Last reviewed 27 September 2012
Henrietta Clarke reports on two cases before the European Court of Justice concerning the deduction of VAT.
European Court of Justice judgment
In June 2012, the European Court of Justice (ECJ) ruled that the deduction of VAT cannot be refused, in principle, because of irregularities committed by the issuer of the invoice. However, that deduction must be refused if the taxable person knew, or ought to have known, that the transaction relied on as a basis for the right to deduct was connected with fraud.
Under the 2006 VAT Directive, undertakings may, as a general rule, deduct the amount of input VAT which they have already paid at the time of acquiring goods or services. They must hold an invoice duly drawn up for the supply of those goods or services.
This ECJ judgment concerned two joined cases from Hungary. Hungarian law requires taxable persons to act with all due diligence to satisfy themselves as to the propriety of transactions that give rise to VAT.
The first case concerned a Hungarian undertaking, Mahageben kft, which sought to deduct from the amount of tax for which it was liable the tax it had paid to its supplier.

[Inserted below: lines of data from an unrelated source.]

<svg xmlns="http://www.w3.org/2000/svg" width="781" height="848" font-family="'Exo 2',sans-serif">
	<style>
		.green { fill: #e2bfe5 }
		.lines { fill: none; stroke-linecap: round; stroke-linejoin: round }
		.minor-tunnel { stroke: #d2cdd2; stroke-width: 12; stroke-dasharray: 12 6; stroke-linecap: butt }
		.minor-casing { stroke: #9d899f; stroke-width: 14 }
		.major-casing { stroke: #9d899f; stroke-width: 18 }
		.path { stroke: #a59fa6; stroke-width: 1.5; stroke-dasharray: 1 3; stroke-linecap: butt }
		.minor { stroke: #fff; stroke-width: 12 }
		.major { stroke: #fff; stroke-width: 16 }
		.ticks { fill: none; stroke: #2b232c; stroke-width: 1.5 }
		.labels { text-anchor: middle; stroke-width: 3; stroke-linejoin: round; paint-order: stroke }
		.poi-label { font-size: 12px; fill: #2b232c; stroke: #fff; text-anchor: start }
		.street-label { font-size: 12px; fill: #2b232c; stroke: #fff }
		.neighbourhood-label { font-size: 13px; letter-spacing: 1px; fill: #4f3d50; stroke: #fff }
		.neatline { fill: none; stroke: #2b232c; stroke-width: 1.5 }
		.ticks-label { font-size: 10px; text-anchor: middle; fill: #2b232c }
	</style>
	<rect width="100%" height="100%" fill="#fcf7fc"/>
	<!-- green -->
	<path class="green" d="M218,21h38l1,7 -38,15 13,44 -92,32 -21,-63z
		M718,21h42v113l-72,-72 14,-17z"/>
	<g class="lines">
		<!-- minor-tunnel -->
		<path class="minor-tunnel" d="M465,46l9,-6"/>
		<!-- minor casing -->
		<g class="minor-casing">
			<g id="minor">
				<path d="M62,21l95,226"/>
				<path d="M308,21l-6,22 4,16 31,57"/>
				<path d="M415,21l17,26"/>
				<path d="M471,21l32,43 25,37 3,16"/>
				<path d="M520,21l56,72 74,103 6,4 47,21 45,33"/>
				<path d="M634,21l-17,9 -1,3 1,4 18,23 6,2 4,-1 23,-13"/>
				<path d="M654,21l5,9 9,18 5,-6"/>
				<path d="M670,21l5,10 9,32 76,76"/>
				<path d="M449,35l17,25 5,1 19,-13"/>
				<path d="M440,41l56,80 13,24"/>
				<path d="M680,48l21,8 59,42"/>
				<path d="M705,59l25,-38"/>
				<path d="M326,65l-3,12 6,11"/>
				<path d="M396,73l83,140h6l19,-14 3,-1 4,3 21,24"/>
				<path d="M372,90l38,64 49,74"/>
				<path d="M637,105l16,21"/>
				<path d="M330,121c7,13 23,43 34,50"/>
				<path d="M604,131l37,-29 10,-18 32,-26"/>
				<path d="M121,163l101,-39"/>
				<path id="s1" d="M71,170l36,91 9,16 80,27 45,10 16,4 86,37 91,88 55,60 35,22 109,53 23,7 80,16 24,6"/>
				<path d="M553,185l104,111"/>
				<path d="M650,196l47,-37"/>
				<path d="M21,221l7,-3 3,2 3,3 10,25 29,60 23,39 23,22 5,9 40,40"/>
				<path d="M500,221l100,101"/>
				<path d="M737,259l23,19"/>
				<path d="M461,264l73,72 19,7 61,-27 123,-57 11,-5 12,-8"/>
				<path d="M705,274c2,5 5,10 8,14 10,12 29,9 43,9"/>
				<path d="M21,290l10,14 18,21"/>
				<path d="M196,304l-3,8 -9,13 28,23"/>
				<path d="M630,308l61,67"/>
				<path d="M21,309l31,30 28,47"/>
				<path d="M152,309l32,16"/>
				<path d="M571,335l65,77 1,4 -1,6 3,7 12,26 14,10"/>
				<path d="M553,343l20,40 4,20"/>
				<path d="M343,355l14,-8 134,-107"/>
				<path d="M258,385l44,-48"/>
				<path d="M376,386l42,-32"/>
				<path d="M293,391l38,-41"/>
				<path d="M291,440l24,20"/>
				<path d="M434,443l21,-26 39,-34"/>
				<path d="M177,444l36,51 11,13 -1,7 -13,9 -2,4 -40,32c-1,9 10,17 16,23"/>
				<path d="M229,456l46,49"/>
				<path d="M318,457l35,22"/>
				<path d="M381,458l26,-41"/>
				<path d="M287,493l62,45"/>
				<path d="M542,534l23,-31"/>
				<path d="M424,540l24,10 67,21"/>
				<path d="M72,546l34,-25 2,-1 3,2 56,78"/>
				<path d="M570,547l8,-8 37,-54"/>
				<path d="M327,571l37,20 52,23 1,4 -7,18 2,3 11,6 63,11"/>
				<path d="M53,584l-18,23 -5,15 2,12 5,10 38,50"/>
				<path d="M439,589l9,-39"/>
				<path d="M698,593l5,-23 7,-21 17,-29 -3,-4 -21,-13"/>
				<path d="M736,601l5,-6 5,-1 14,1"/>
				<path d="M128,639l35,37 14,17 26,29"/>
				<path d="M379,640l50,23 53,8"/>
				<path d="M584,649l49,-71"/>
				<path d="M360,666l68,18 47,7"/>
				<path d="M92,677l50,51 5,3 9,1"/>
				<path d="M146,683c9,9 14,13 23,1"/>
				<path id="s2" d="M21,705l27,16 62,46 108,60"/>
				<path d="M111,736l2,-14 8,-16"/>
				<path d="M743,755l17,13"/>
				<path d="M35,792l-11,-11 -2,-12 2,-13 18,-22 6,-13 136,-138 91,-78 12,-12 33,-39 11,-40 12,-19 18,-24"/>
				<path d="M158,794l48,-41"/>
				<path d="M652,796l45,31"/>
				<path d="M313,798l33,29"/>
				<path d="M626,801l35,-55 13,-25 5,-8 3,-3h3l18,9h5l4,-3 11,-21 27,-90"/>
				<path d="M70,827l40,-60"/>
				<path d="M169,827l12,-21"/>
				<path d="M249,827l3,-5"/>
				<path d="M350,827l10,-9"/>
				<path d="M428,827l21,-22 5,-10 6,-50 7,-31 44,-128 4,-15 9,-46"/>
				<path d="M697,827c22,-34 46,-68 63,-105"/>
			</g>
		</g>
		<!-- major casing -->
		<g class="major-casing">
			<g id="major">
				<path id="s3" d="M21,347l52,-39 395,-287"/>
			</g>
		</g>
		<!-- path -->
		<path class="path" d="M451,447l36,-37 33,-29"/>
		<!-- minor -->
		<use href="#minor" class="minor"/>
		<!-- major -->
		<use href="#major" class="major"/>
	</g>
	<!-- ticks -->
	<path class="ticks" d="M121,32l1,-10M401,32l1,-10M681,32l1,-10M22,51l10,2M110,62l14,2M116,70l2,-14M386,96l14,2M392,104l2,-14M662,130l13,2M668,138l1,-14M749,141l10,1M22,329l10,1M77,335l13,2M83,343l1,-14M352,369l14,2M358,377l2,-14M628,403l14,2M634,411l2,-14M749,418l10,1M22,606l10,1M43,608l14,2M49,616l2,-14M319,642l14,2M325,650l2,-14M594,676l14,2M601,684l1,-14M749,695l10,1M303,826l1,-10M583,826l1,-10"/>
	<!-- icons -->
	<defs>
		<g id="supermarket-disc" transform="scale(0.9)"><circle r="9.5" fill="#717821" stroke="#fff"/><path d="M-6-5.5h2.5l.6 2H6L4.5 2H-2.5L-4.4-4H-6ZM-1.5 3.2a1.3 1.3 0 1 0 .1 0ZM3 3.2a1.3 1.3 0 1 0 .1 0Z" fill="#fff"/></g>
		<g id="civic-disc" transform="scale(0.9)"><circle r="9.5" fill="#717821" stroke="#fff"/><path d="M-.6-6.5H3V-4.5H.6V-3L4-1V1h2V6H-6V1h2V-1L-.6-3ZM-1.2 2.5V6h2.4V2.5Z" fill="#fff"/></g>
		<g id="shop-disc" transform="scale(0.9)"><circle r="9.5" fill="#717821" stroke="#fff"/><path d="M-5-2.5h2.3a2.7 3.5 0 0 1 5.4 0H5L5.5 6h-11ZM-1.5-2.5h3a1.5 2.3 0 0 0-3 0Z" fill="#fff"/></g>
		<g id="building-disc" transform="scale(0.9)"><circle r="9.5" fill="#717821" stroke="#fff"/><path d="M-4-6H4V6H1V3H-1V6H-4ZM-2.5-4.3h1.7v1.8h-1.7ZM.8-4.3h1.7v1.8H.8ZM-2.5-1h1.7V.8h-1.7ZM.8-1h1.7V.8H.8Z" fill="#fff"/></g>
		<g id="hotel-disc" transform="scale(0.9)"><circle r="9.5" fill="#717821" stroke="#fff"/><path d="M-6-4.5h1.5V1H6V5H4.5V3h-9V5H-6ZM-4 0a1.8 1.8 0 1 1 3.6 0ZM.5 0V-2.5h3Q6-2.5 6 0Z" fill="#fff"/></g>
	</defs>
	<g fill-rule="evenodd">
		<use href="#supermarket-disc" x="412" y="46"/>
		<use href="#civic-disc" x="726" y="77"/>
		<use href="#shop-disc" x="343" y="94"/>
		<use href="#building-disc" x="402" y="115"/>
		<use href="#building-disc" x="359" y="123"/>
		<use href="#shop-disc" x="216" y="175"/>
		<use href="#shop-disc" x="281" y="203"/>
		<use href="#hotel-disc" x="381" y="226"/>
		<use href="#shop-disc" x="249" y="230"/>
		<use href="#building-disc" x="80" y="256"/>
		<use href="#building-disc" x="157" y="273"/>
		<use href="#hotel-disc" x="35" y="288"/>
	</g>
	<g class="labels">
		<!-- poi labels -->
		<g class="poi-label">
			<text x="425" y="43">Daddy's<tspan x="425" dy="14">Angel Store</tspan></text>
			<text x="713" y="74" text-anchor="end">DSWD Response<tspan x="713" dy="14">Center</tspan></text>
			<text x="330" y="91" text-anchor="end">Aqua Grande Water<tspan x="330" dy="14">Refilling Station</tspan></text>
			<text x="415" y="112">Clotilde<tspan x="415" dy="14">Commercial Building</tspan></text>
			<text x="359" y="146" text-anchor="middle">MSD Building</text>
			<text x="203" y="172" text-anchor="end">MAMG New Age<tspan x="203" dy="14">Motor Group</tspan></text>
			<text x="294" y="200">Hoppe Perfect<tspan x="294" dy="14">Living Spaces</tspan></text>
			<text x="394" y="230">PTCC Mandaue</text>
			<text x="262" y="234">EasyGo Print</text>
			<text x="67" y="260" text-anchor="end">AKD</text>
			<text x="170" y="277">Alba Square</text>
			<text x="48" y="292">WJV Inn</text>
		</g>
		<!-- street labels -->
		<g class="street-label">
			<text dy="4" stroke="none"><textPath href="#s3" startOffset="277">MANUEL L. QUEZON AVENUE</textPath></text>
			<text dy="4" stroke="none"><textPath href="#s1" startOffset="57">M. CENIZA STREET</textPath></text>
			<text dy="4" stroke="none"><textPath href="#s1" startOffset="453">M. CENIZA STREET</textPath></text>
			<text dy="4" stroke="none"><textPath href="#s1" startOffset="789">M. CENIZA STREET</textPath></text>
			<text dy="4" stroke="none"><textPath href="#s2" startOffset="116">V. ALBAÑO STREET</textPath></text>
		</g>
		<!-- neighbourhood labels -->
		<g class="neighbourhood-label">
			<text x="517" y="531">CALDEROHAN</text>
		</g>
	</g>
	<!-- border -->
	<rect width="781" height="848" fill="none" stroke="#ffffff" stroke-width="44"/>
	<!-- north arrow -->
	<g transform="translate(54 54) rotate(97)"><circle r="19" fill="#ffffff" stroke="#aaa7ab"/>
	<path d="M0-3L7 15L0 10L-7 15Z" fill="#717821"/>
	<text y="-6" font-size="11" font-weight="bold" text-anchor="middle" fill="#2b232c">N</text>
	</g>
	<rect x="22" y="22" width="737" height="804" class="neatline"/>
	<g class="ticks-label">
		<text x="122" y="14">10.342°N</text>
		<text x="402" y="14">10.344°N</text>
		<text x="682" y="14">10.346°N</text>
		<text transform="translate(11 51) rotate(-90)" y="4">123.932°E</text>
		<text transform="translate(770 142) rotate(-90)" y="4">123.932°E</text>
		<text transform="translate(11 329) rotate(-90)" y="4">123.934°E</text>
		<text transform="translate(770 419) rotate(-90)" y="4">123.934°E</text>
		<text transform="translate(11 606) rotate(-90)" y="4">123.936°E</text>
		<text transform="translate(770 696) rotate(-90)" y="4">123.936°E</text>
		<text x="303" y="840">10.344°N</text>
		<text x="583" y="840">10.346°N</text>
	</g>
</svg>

The supplier issued invoices for delivery of the goods and paid to the public exchequer the VAT which Mahageben had paid to it. Mahageben, in turn, exercised the right to deduct. However, after an inspection of the supplier’s premises, the Hungarian tax authority took the view that invoices submitted by Mahageben did not reflect the genuine circumstances of those deliveries and refused Mahageben the right to deduct VAT. The tax authority also criticised Mahageben for failing to satisfy itself as to the status of its supplier and failing to check whether the supplier had complied with its statutory obligations in respect of VAT.
In the second case, Mr David carried out, under a works contract and through subcontractors, a variety of construction works and wanted to deduct VAT that he had already paid to the subcontractors. The Hungarian tax authority, however, refused to allow him to deduct that tax because of the improper acts of those subcontractors.
The Court pointed out that the right to deduct provided for by the directive, being an integral part of the VAT scheme, may not, in principle, be limited. However, the Member States may refuse to allow the right to deduct where it is established, on the basis of objective evidence, that that right is being relied on for fraudulent or abusive ends. It is for the tax authority, however, to establish that the taxable person was aware, or ought to have been aware, of the existence of such fraud. It is also for the tax authority to carry out the necessary inspections of taxable persons to detect VAT irregularities and fraud, and to impose penalties.
In these particular cases, the Court found that the transactions relied on as a basis for the right to deduct were, in fact, carried out and that the corresponding invoices included all the information required by the directive, so the conditions needed to exercise the right to deduct were fulfilled.
In those circumstances, the Court ruled that the directive precludes the practice of the Hungarian tax authority of refusing to allow a taxable person to deduct VAT paid because of improper acts on the part of the issuer of the invoice that forms the basis on which deduction is sought, and in the absence of proof that the taxable person was aware, or ought to have been aware, of fraud committed earlier in the chain of supply.
The directive also precludes a national practice whereby the tax authority refuses the right to deduct on the grounds that the taxable person did not satisfy himself that his commercial partner was in compliance with his statutory obligations.